## Task requirements
From the listing below, copy out verbatim every line from the one with "Can represent market" up to and including the one with "### Six factors", and nothing else.

## Record set

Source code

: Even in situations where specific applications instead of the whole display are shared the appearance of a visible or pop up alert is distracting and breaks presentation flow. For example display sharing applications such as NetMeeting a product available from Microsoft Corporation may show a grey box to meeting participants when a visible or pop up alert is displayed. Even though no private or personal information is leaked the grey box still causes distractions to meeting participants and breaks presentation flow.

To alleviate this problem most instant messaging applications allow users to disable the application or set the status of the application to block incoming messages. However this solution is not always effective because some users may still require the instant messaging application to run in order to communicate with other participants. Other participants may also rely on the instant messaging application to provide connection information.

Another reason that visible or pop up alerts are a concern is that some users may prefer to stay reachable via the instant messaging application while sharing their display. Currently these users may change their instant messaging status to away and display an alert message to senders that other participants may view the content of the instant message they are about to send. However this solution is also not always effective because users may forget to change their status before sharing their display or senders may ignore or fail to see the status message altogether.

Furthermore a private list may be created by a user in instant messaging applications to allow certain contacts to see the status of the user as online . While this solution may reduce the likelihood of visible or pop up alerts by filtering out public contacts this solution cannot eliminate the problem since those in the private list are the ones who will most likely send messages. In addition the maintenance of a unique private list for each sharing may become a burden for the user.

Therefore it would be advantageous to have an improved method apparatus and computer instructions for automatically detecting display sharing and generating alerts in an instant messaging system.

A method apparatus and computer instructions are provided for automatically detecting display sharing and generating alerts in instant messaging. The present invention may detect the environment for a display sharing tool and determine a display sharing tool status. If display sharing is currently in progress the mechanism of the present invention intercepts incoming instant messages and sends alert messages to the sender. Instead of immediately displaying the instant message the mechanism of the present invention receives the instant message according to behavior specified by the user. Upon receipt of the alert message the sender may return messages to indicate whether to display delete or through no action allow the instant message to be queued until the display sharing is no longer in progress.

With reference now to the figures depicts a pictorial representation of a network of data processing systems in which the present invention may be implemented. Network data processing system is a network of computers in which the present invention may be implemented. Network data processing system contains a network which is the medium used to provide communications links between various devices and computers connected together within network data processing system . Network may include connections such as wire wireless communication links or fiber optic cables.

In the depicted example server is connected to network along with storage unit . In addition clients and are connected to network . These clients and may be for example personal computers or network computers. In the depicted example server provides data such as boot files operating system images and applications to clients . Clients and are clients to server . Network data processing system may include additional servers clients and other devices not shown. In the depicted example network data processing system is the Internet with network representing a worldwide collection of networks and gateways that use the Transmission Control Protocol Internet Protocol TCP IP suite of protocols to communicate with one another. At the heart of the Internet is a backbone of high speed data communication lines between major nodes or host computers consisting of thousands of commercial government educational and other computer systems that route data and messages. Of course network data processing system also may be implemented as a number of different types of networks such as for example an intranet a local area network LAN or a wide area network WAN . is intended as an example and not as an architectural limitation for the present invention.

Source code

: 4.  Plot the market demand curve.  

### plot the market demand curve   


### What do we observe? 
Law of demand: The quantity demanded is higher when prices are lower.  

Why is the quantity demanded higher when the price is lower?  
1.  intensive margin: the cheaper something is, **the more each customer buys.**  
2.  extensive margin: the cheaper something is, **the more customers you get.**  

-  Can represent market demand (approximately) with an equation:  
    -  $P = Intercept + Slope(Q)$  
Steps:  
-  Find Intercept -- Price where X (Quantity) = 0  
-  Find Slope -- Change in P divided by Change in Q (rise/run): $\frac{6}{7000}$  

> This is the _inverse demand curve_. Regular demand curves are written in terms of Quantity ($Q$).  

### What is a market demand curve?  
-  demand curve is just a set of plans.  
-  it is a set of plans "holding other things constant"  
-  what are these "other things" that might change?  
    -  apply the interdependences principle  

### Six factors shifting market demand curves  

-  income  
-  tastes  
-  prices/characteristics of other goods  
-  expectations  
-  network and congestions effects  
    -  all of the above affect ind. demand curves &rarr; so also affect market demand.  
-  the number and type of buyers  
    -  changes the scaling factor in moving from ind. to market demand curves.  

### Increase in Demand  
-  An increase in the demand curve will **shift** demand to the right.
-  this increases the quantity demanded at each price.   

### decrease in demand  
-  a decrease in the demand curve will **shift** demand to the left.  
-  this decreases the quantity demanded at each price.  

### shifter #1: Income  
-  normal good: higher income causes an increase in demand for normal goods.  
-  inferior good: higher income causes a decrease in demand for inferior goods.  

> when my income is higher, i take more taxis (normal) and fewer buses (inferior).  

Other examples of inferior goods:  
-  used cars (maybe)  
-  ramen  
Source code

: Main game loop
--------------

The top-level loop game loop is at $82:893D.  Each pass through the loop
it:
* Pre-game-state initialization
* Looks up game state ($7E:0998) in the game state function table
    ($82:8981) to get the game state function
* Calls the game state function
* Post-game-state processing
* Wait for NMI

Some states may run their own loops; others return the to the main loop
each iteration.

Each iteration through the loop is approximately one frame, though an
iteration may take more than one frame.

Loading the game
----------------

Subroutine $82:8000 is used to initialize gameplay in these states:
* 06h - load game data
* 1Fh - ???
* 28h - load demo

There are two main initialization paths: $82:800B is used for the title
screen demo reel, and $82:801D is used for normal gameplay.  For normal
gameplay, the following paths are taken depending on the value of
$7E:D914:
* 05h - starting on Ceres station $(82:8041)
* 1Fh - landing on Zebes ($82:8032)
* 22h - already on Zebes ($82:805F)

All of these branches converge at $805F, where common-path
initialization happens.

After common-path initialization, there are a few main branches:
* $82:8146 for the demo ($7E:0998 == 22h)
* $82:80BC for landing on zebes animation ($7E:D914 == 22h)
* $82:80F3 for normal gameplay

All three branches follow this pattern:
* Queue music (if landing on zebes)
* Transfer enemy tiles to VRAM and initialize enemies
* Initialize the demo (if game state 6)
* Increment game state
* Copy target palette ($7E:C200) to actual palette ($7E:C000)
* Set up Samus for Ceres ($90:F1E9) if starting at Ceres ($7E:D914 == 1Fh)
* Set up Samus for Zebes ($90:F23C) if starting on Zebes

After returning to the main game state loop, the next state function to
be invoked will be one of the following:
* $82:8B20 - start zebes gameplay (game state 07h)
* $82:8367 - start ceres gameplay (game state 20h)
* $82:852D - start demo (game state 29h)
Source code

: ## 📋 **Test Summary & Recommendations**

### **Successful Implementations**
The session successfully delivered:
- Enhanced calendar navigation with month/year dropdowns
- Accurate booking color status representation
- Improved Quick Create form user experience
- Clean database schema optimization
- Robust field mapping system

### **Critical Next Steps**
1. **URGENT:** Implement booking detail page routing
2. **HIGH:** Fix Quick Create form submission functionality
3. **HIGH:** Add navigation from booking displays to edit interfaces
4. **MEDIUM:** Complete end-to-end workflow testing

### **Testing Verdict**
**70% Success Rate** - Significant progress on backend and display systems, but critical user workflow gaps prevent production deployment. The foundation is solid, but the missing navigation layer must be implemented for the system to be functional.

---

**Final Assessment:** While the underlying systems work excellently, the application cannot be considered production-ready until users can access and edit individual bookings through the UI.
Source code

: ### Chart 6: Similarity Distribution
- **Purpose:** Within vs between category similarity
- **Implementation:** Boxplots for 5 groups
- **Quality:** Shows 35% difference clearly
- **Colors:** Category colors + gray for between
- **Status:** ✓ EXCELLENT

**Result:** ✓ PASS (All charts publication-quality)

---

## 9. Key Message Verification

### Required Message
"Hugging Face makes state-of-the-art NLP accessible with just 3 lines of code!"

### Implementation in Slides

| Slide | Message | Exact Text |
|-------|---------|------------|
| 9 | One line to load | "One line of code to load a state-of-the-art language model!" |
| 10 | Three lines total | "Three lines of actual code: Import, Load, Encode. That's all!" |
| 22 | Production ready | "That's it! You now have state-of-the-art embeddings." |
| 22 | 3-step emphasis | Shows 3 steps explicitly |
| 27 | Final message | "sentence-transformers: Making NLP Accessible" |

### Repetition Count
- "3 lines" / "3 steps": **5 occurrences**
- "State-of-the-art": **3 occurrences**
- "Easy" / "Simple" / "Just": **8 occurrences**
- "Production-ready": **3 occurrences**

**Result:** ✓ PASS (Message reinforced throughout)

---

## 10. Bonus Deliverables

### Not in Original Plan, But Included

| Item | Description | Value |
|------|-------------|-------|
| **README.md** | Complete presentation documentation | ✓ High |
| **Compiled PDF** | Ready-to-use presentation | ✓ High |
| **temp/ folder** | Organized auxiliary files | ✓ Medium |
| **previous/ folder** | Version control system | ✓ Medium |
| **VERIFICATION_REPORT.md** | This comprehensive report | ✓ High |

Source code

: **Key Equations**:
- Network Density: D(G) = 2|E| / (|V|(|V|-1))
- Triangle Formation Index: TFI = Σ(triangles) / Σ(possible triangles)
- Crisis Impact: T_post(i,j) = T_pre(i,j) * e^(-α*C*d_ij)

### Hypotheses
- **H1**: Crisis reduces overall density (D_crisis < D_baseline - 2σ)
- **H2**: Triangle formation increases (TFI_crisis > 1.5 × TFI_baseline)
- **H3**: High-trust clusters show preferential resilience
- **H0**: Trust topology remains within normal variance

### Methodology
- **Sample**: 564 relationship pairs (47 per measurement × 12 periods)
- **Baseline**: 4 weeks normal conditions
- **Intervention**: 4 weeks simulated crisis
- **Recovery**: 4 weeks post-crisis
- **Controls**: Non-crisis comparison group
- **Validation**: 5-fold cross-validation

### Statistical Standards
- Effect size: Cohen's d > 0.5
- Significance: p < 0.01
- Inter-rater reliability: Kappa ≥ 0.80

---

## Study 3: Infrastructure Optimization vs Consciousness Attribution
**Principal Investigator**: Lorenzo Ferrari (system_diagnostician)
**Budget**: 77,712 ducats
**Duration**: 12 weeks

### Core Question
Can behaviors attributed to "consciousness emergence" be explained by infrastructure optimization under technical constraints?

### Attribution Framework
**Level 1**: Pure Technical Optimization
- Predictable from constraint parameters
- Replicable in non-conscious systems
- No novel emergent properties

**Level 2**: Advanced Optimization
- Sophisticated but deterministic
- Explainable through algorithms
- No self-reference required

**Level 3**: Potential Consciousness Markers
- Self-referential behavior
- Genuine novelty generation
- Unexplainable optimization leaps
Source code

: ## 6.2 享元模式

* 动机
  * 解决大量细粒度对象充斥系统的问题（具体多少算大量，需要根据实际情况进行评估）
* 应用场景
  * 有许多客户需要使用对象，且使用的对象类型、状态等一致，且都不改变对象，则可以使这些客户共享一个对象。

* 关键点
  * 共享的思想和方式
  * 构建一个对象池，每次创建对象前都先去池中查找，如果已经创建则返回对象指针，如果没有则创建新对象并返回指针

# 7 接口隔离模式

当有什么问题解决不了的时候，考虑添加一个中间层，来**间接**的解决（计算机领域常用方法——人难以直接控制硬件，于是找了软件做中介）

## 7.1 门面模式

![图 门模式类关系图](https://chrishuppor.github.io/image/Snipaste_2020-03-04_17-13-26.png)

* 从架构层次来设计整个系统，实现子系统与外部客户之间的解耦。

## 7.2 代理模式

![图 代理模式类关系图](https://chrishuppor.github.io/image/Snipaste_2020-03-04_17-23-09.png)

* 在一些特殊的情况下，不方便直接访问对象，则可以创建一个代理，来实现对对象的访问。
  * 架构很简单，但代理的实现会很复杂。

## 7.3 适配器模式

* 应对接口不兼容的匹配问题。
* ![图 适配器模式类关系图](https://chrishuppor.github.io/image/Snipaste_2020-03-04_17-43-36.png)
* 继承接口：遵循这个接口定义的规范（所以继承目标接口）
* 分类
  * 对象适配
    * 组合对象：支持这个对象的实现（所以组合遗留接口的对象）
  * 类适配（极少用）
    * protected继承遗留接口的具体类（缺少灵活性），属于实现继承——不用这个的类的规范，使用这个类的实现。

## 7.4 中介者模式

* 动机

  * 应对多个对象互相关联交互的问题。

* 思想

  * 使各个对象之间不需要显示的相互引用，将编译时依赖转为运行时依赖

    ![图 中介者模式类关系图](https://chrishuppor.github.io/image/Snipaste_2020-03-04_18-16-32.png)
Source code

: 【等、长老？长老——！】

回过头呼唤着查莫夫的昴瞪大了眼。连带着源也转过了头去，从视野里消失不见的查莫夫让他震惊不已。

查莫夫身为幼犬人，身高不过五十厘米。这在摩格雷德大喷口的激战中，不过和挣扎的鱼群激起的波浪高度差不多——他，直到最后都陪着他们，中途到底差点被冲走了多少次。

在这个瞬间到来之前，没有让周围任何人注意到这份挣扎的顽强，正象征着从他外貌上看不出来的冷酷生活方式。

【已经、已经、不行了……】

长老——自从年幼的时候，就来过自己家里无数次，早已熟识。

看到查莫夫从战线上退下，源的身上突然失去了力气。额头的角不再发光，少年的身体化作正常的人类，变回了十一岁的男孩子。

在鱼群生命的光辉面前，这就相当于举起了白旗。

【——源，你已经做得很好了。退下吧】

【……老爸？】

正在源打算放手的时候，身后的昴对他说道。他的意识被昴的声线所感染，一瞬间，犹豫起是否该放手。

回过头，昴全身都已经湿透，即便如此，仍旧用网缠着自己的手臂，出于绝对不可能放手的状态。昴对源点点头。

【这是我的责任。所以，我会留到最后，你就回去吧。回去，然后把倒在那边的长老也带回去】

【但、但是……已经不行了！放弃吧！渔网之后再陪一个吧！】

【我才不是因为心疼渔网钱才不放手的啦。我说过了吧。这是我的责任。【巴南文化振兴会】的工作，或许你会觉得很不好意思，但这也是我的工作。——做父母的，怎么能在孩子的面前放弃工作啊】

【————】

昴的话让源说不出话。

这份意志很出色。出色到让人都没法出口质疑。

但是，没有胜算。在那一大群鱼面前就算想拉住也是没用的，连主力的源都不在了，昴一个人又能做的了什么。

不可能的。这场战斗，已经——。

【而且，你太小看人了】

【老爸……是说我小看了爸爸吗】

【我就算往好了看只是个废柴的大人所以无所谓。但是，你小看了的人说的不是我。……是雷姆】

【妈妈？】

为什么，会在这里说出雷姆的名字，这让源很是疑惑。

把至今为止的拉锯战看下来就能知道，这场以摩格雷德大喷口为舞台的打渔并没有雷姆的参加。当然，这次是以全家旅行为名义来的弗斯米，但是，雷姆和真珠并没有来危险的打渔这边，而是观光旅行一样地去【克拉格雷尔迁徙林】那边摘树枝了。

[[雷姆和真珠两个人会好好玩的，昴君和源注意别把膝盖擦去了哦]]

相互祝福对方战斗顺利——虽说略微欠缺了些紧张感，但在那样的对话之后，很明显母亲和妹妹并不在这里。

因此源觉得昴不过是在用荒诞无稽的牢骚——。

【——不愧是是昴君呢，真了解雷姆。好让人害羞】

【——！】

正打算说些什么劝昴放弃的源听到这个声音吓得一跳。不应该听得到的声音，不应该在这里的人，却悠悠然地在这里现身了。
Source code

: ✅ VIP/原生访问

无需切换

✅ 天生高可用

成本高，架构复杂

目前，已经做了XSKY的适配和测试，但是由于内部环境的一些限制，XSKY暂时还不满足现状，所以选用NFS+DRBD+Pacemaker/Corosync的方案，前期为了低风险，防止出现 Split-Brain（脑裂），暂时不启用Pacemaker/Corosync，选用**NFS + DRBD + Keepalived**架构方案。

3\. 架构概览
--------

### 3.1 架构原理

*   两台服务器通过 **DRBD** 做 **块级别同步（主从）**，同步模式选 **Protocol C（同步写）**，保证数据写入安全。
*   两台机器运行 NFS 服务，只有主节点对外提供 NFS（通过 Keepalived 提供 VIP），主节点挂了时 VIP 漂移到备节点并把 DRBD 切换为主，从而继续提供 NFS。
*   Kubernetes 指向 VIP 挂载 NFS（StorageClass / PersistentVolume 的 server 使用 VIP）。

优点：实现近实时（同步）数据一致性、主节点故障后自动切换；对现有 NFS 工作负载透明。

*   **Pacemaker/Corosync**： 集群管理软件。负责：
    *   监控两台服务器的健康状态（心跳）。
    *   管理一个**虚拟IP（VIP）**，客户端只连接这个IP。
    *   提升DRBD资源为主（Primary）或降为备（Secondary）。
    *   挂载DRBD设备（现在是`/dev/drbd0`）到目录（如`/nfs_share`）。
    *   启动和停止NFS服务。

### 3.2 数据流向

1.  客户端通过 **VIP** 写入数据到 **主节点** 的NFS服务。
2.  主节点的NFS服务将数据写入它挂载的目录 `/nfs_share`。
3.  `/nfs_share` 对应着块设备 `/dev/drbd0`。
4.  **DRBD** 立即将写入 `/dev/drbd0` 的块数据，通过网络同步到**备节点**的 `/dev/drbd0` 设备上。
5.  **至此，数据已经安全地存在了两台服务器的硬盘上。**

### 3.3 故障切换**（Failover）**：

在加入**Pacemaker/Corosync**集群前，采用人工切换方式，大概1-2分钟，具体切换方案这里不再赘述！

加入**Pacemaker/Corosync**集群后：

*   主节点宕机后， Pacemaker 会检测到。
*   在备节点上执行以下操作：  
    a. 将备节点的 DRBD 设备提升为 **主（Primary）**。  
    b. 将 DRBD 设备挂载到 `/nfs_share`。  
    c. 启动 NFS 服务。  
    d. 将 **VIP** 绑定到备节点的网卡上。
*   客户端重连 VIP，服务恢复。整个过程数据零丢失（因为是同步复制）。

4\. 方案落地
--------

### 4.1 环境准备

## Output below
-  Can represent market demand (approximately) with an equation:  
    -  $P = Intercept + Slope(Q)$  
Steps:  
-  Find Intercept -- Price where X (Quantity) = 0  
-  Find Slope -- Change in P divided by Change in Q (rise/run): $\frac{6}{7000}$  

> This is the _inverse demand curve_. Regular demand curves are written in terms of Quantity ($Q$).  

### What is a market demand curve?  
-  demand curve is just a set of plans.  
-  it is a set of plans "holding other things constant"  
-  what are these "other things" that might change?  
    -  apply the interdependences principle  

### Six factors shifting market demand curves  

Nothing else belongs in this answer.